Will you output all of the data below exactly, omitting the images?

── DATA TO USE ──

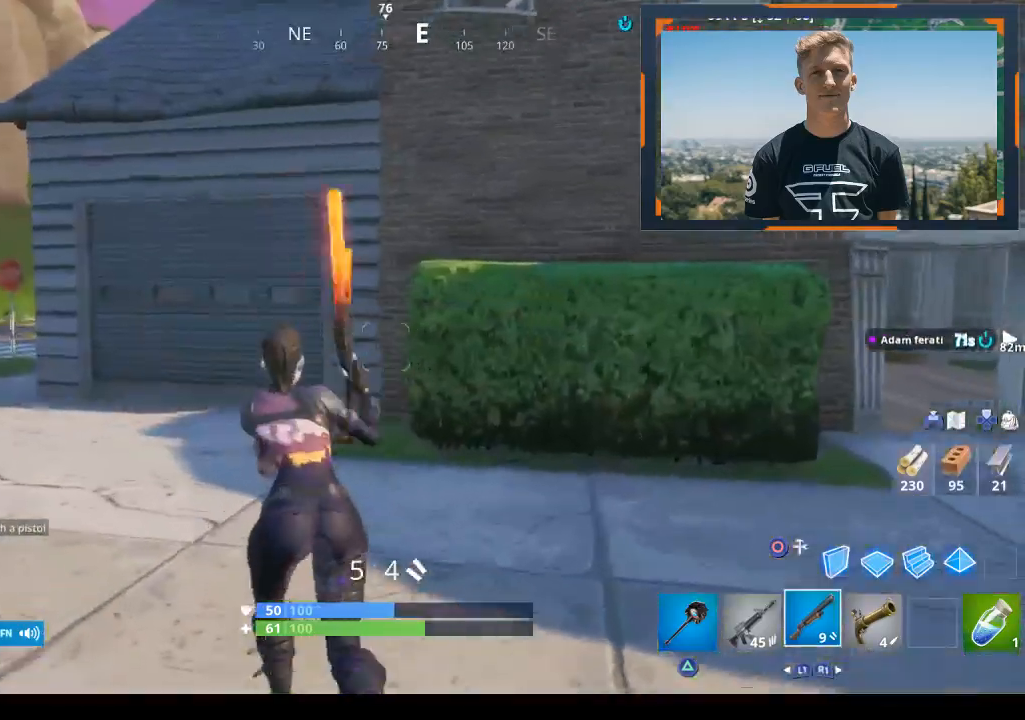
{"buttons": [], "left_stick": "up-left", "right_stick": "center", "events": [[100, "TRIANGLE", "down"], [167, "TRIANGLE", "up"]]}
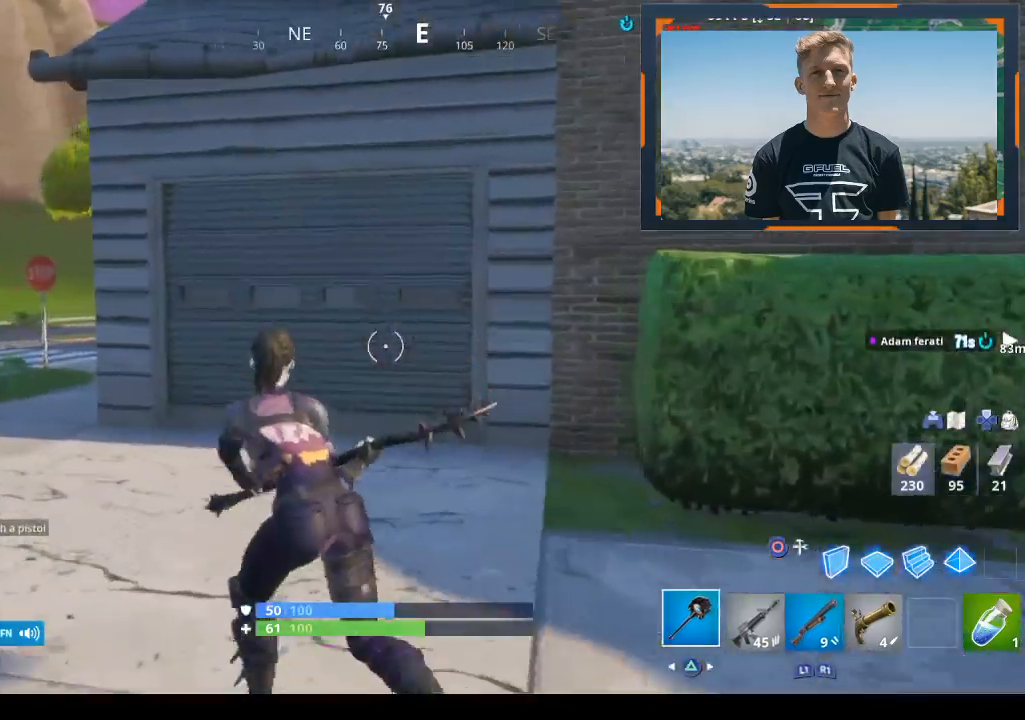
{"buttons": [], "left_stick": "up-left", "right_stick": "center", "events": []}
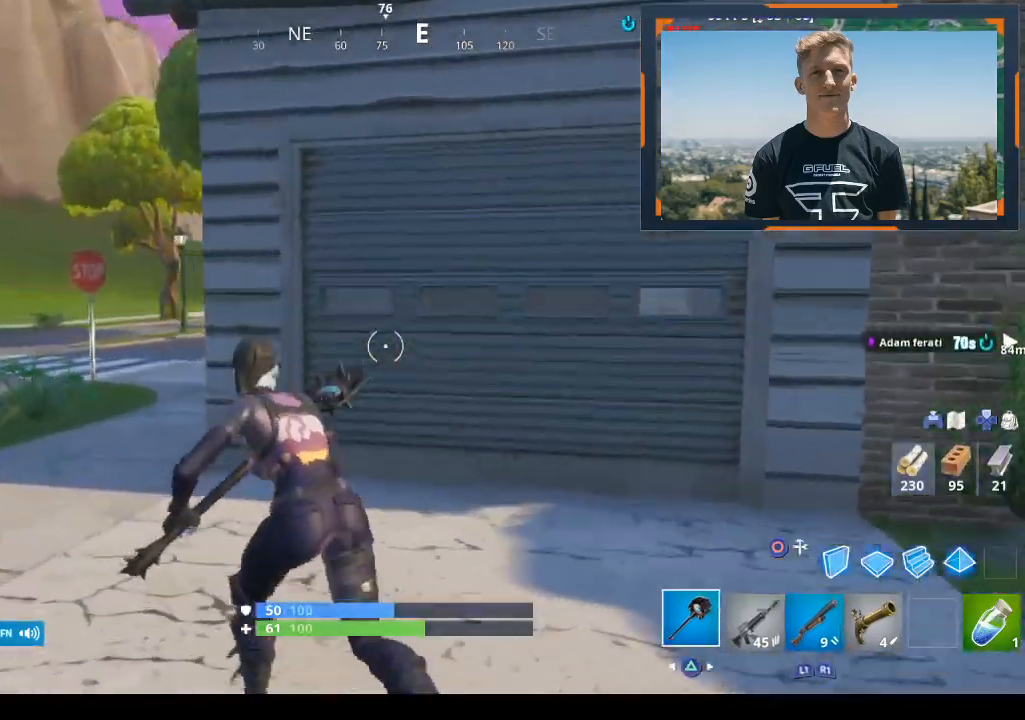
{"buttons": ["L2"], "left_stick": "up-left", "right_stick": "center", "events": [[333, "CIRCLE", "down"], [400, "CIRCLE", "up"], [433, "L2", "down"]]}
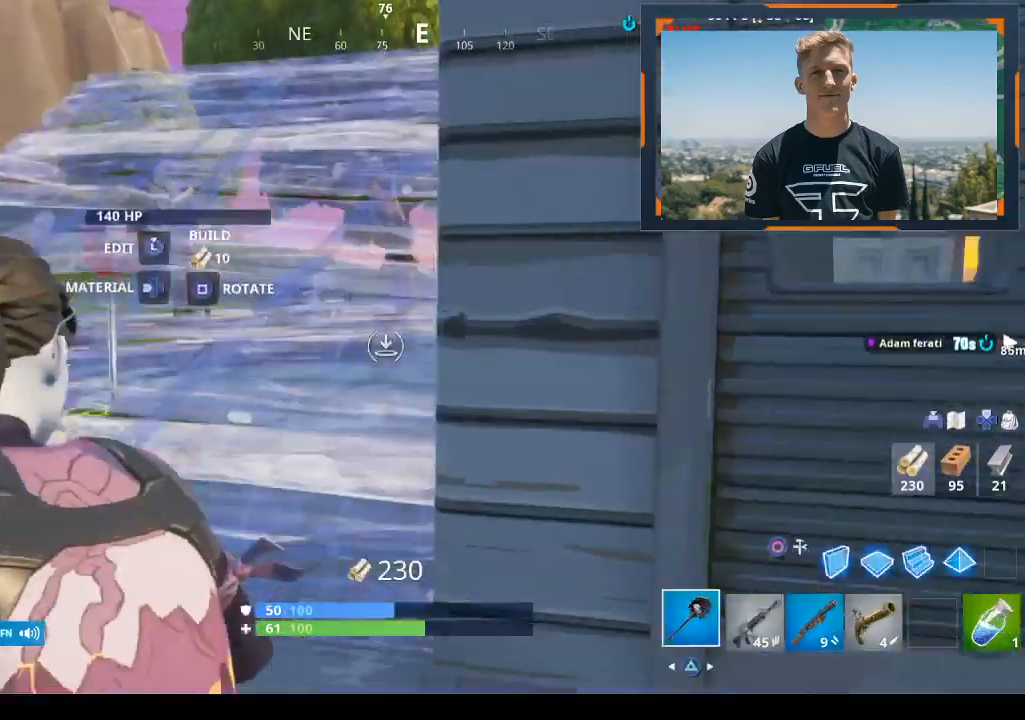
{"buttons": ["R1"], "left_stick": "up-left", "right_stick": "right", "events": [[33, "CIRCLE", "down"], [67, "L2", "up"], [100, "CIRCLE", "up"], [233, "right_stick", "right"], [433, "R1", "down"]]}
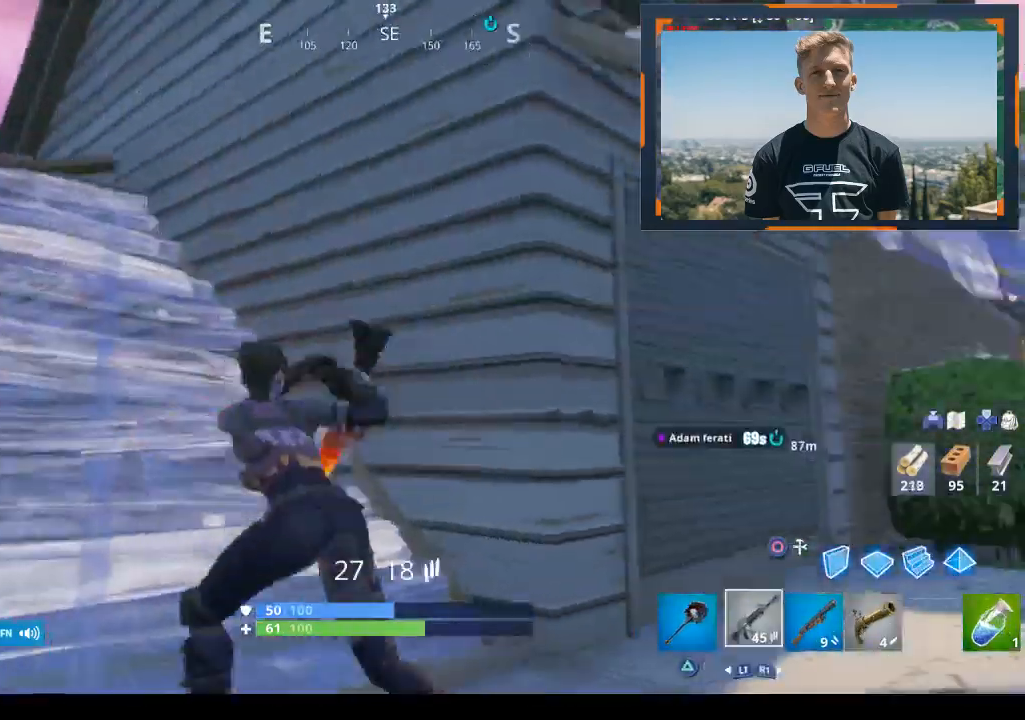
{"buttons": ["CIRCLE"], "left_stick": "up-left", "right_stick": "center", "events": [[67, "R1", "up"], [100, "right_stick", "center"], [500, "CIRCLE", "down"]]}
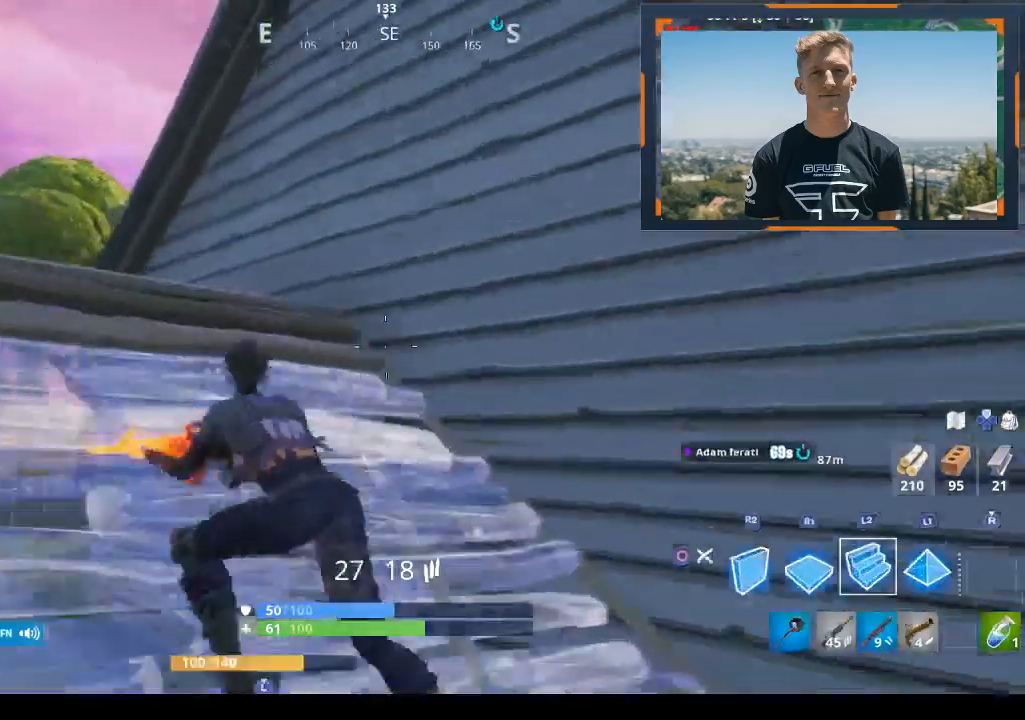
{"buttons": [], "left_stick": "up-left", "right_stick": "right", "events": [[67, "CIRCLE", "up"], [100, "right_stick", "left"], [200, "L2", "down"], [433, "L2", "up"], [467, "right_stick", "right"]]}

───

• _TASK OUTPUT_
{"buttons": [], "left_stick": "up-left", "right_stick": "center", "events": [[100, "TRIANGLE", "down"], [167, "TRIANGLE", "up"]]}
{"buttons": [], "left_stick": "up-left", "right_stick": "center", "events": []}
{"buttons": ["L2"], "left_stick": "up-left", "right_stick": "center", "events": [[333, "CIRCLE", "down"], [400, "CIRCLE", "up"], [433, "L2", "down"]]}
{"buttons": ["R1"], "left_stick": "up-left", "right_stick": "right", "events": [[33, "CIRCLE", "down"], [67, "L2", "up"], [100, "CIRCLE", "up"], [233, "right_stick", "right"], [433, "R1", "down"]]}
{"buttons": ["CIRCLE"], "left_stick": "up-left", "right_stick": "center", "events": [[67, "R1", "up"], [100, "right_stick", "center"], [500, "CIRCLE", "down"]]}
{"buttons": [], "left_stick": "up-left", "right_stick": "right", "events": [[67, "CIRCLE", "up"], [100, "right_stick", "left"], [200, "L2", "down"], [433, "L2", "up"], [467, "right_stick", "right"]]}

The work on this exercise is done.